Spent some time last night reading through the various response briefs from the media entities to Team Libby’s big response.  And I have to say, it was a fun read through in terms of lawyering, but also in terms of the level of snark that the lawyers managed to slip into their counterpunch at Team Libby and their evolving defense theories.  (A huge thank you goes out to Jeralyn for hosting all these docs at TalkLeft.  Gracias!)

I previously discussed the Team Libby filing in The Miller’s Tale and Other Legal Wranglings, Part I, Part II and Part III.  (Man, am I wordy or what?  Sheesh.)  Jane covered the Judy Miller response to Team Libby in Drama — let’s just say La Diva Judy is not so happy with Scooter these days.

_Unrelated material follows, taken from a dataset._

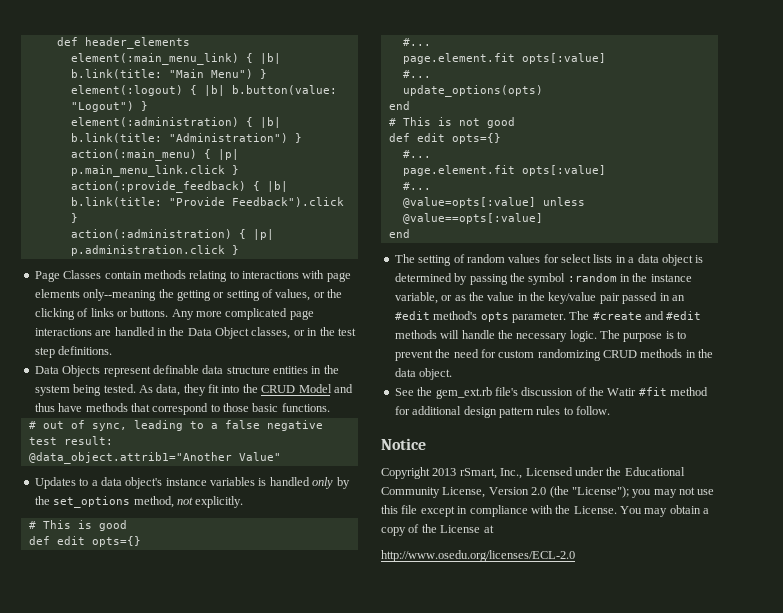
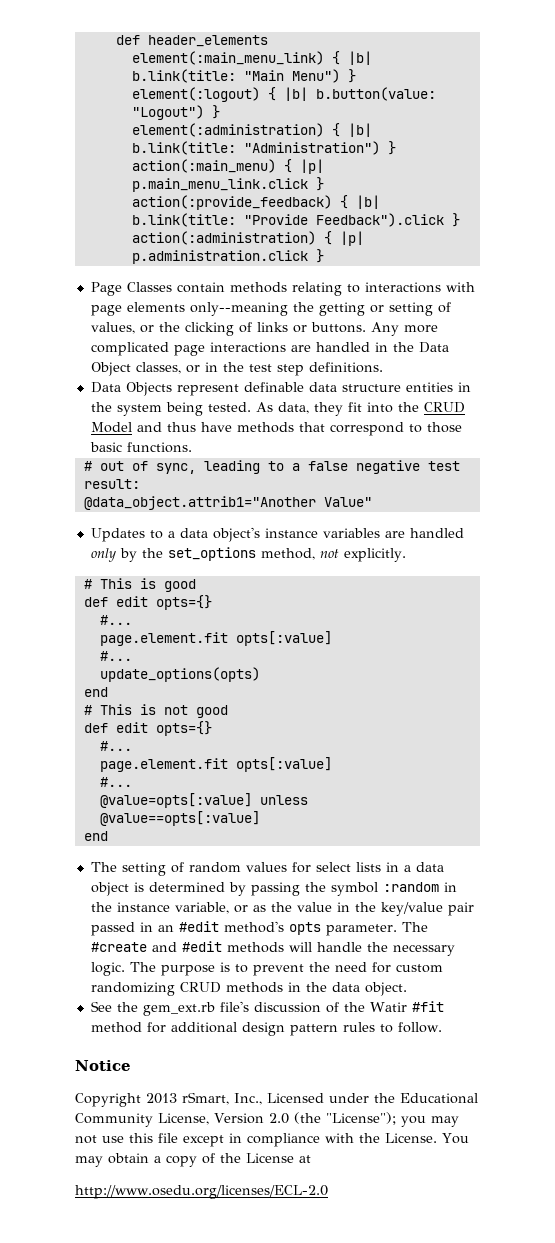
[258,478,267,486] is -> [384,531,405,538] are

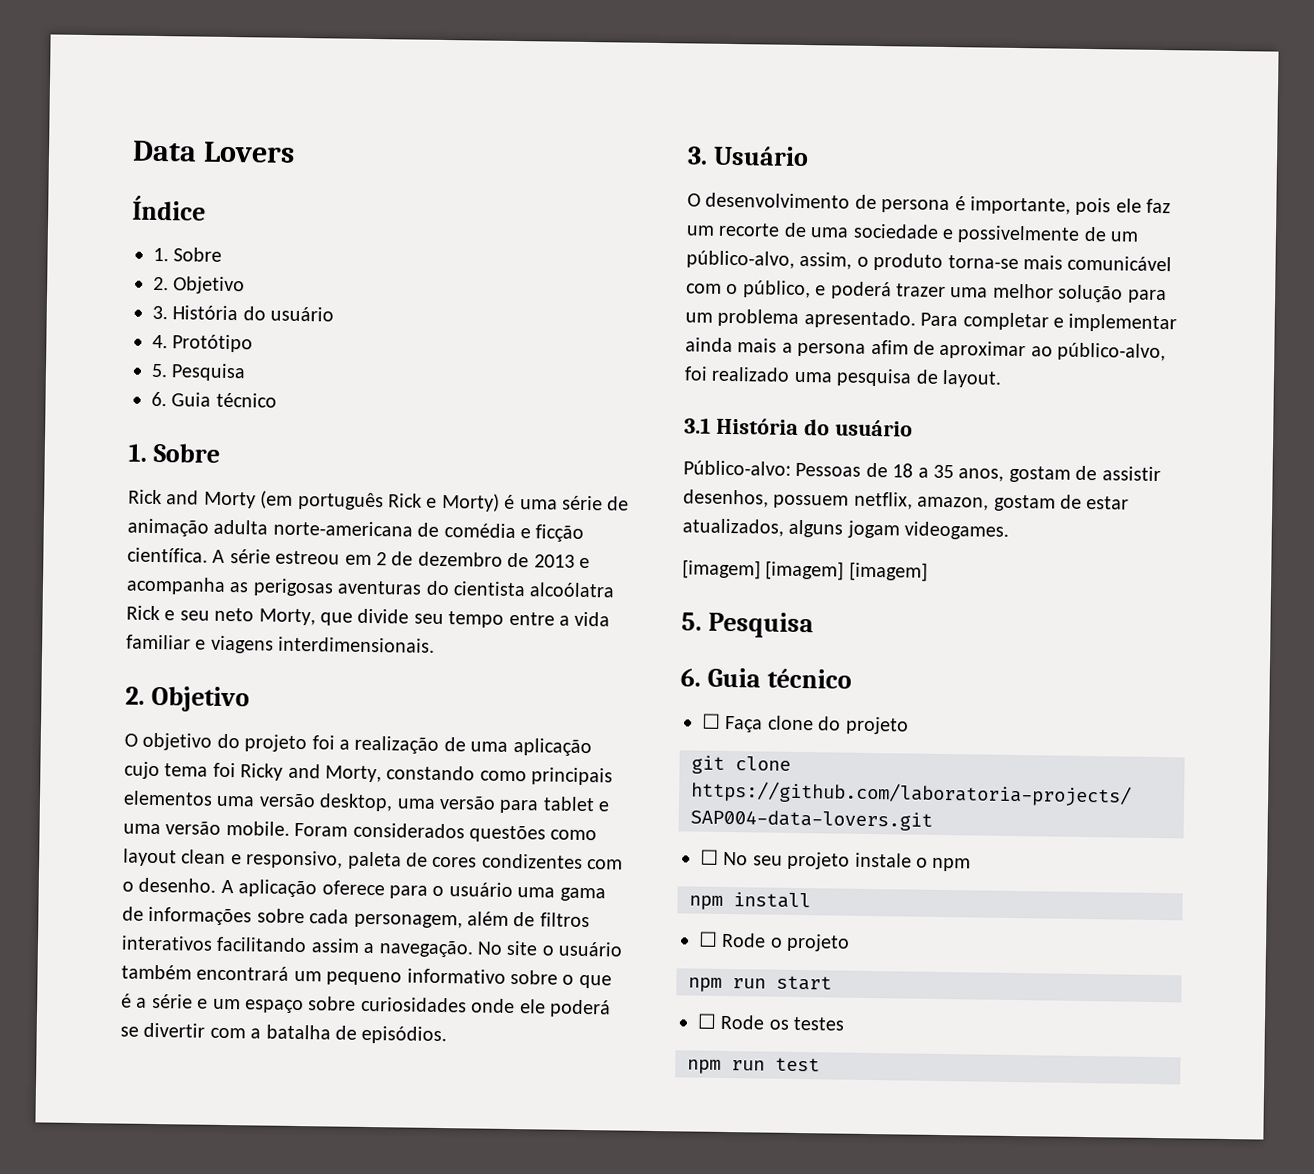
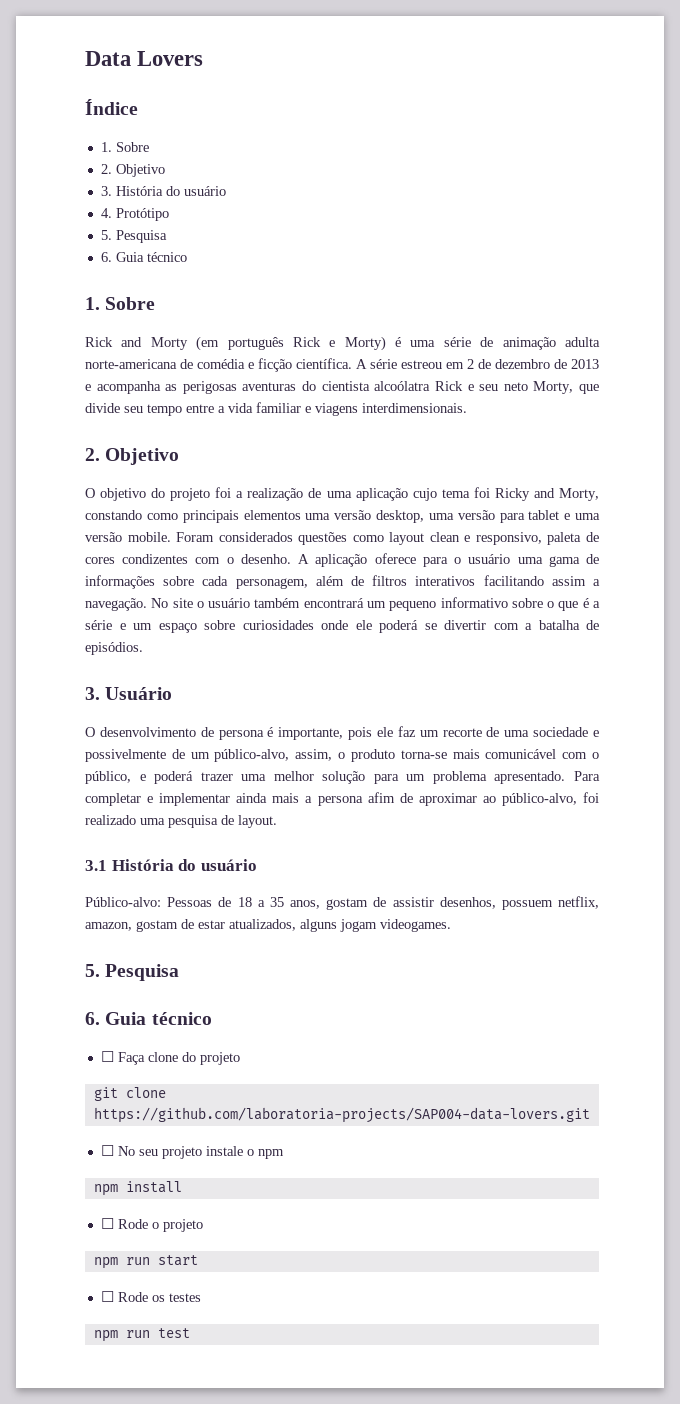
[682,559,928,582] // [imagem] [imagem] [imagem] -> (451, 925) none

The other media responses:  from NBC News and on behalf of Andrea Mitchell and Tim Russert; from Matt Cooper; and from Time Magazine — well, they are just a hoot, and I’m especially fond of the NBC response.  All of the media responses to Team Libby can be summed up thusly:  you are reaching, you don’t get to go on a fishing expedition to save your client’s behind, and we aren’t handing over anything that isn’t material to the case without the judge ordering us to do so, and we doubt that he will.

Here’s a prime example of that sentiment from the NBC/Mitchell/Russert response brief:

Defendant’s case rests entirely on serial speculation — i.e., if Ms. Mitchell knew about Ms. Wilson and her employment prior to July 11, and if Ms. Mitchell shared that information with Mr. Russert before he talked with Defendant, and if Mr. Russert then shared the same information with Defendant, then her testimony would "be important to the defense."  (p. 4 of brief) (emphasis NBC’s lawyers)

Here’s a rule of thumb — you can’t call a witness that you know is not going to be favorable to your case solely to raise questions about that witness to confuse the jury. It’s called bootstrapping, and judges do not like it.  Let alone the fact that it is not allowed under the rules.  (A good review of the law concerning this "bootstrapping" technique is on pages 5 and 6 of the NBC brief.)

The bottom line is that oral arguments are scheduled for all of this on May 16, and it ought to be a lively discussion.  Team Libby is not likely to win a lot of this, and I can’t help but wonder why ask for the entire enchilada instead of asking that the judge review potentially relevent materials in camera — why ask for everything publicly like this?  And it comes back to trying the case in public to influence…whom?  Donors to the defense fund?  To keep wingnut supporters happy?  To rattle the cage of someone in the Administration?  It’s an odd tactic, and one that I would welcome discussion on — because they are not entitled to information that is not relevant, not admissible and which is cumulative of discovery they have already received from Patrick Fitzgerald and his team.